ZU ERLEDIGENDE AUFGABEN =>
**A)** Gib bitte den Abschnitt des Textes zum Welt-Hepatitis-Tag von „Beratung und Test: Aidshilfen“ bis einschließlich „Weimar und Ostthüringen.“ geändert wieder, wobei „Gefangenen“ durch „Inhaftierten“ ersetzt wird.
**B)** Welcher Anteil der Gefangenen verweigert laut dem Text zum Welt-Hepatitis-Tag schätzungsweise die Testung auf Hepatitis C bei der Aufnahmeuntersuchung?
**C)** Nenne alle Infektionen, für die sich laut dem Text zum Welt-Hepatitis-Tag zahlreiche Aidshilfen in der Durchführung von Schnelltests qualifiziert haben.

Aidshilfe NRW zum Welt-Hepatitis-Tag: Die größten Herausforderungen liegen in den Gefängnissen

Bild: Gefängnismauern | pip, photocase.com28. Juli 2021 - „In der Prävention, Diagnostik und Behandlung von Hepatitis C wird es keine wesentlichen Fortschritte geben, wenn das Umfeld mit dem größten Handlungsbedarf nicht mitgeht: der Justizvollzug!“ Darauf weist Patrik Maas, Landesgeschäftsführer der Aidshilfe NRW, anlässlich des Welt-Hepatitis-Tags am 28. Juli hin. „Seit langem steht fest, dass die Vergabe von Spritzen und weiteren Konsumutensilien in Gefängnissen ein längst überfälliger Schritt ist, um HIV- wie
Hepatitis-C-Infektionen vorbeugen zu können. Und seit Jahren beißen wir mit unseren Forderungen auf Granit“, so Maas. Auch darüber hinaus hinken die Justizvollzugsanstalten bei zahlreichen Handlungsfeldern hinter

Beratung und Test: Aidshilfen stehen bereit

Geschätzt 20 Prozent der Gefangenen verweigern die Testung auf Hepatitis C bei der Aufnahmeuntersuchung. „Die Gründe hierfür sind sicherlich vielfältig, und die Wahlfreiheit ist gut und richtig. Statt Zwangsmaßnahmen sollten Gefangenen die Vorteile vermittelt werden, wenn sie ihren Infektionsstatus kennen“, erläutert Maas. Eine Lösung können anonyme Beratungs- und Testangebote durch externe Fachkräfte sein. Zahlreiche Aidshilfen haben sich seit Wegfall des Arztvorbehalts für Schnelltests auf HIV, Hepatitis C und Syphilis in der Durchführung von Tests qualifiziert und stehen bereit, diese Expertise auch für Menschen in Haft bereitzustellen. Erfolgreich und unkompliziert läuft ein derartiges Angebot bereits seit Jahren in der JVA Tonna in Thüringen in Kooperation mit der AIDS-Hilfe Weimar und Ostthüringen.

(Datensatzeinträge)

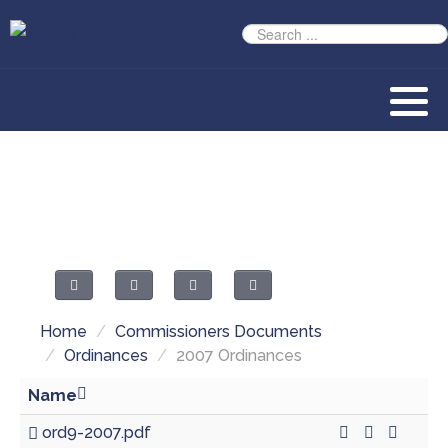
Home
/
Commissioners Documents
/
Ordinances
/
2007 Ordinances
Name
ord9-2007.pdf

LÖSUNGEN =>
**A)**
Beratung und Test: Aidshilfen stehen bereit

Geschätzt 20 Prozent der Inhaftierten verweigern die Testung auf Hepatitis C bei der Aufnahmeuntersuchung. „Die Gründe hierfür sind sicherlich vielfältig, und die Wahlfreiheit ist gut und richtig. Statt Zwangsmaßnahmen sollten Inhaftierten die Vorteile vermittelt werden, wenn sie ihren Infektionsstatus kennen“, erläutert Maas. Eine Lösung können anonyme Beratungs- und Testangebote durch externe Fachkräfte sein. Zahlreiche Aidshilfen haben sich seit Wegfall des Arztvorbehalts für Schnelltests auf HIV, Hepatitis C und Syphilis in der Durchführung von Tests qualifiziert und stehen bereit, diese Expertise auch für Menschen in Haft bereitzustellen. Erfolgreich und unkompliziert läuft ein derartiges Angebot bereits seit Jahren in der JVA Tonna in Thüringen in Kooperation mit der AIDS-Hilfe Weimar und Ostthüringen.

**B)** Geschätzt 20 Prozent.

**C)** HIV, Hepatitis C, Syphilis